Paging through the dictionary is like looking through a microscope. Every word breaks down into parts with unique properties — prefix, suffix, root. Eliza gleans not only the natural laws that govern the letters but their individual behaviors. R, M, and D are strong, unbending and faithful. The sometimes silent B and G and the slippery K follow strident codes of conduct. Even the redoubtable H, which can make P sound like F and turn ROOM into RHEUM, obeys etymology. Consonants are the camels of language, proudly carrying their lingual load.

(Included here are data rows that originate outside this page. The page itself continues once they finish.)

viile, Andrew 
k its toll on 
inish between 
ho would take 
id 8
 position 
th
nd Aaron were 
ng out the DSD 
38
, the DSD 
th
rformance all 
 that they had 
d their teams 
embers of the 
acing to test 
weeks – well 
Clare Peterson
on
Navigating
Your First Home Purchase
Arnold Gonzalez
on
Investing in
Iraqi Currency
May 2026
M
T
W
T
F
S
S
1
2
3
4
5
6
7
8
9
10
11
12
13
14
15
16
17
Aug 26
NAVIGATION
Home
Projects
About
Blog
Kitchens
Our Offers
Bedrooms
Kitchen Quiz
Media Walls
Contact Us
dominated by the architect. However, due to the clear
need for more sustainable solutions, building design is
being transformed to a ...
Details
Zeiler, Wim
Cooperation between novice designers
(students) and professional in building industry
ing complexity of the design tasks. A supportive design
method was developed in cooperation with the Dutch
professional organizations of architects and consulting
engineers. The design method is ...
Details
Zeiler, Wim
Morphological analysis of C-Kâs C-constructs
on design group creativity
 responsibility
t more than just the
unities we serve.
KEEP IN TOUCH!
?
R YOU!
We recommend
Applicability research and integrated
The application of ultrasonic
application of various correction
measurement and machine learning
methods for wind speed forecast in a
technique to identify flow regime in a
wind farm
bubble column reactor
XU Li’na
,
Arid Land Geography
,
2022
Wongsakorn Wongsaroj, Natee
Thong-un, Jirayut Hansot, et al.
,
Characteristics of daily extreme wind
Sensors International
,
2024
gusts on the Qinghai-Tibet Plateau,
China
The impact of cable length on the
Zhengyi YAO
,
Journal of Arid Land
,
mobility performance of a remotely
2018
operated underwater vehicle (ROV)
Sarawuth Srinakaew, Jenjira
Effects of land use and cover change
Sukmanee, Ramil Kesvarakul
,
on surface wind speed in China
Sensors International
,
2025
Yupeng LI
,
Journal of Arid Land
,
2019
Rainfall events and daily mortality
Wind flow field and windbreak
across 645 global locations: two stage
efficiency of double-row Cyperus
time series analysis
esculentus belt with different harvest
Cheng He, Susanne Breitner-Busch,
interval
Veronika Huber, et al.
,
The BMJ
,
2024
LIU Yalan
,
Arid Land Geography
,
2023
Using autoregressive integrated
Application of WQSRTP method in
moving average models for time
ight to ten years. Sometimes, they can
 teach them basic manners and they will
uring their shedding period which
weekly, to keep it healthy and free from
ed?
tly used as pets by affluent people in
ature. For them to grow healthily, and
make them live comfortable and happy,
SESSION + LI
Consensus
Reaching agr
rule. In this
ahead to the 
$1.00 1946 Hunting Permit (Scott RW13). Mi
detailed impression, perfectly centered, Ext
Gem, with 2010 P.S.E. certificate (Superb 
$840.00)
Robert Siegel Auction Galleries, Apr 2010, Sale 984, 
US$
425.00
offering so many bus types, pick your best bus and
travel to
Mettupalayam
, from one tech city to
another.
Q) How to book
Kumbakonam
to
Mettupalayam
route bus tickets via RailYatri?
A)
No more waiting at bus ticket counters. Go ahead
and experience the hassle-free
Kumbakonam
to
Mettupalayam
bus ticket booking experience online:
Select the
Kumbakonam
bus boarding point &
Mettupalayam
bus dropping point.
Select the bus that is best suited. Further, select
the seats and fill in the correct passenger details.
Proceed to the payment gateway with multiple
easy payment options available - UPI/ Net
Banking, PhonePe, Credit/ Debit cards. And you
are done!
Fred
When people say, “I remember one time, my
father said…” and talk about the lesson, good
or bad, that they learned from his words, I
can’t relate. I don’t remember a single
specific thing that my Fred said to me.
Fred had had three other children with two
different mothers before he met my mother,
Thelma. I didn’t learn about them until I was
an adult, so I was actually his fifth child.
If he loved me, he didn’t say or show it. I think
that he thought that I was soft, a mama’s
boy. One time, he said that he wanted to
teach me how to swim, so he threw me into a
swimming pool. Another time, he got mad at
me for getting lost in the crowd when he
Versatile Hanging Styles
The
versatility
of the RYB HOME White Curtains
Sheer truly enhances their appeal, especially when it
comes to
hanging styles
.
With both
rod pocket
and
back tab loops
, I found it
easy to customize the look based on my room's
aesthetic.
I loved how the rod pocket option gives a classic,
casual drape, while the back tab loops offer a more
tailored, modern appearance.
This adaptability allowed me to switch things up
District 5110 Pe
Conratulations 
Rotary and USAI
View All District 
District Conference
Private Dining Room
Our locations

Vowels, however, are a different species, the fish that flash and glisten in the watery depths. Vowels are elastic and inconstant, fickle and unfaithful. E can sound like I or U. –IBLE and –ABLE are impossible to discern. There is no combination the vowels haven’t tried, exhaustive and incestuous in their couplings. E will just as soon pair with A, I, or O, leading the dance or being led. Eliza prefers the vowels’ unpredictability and, of all vowels, favors Y. Y defies categorization, the only letter that can be two things at once.
Before the bee, Eliza had been a consonant, slow and unsurprising. With her bee success, she has entered vowelhood. Eliza begins to look at life in alphabetical terms. School is consonantal in its unchanging schedule. God, full of possibility, is a vowel. Death: the ultimate consonant.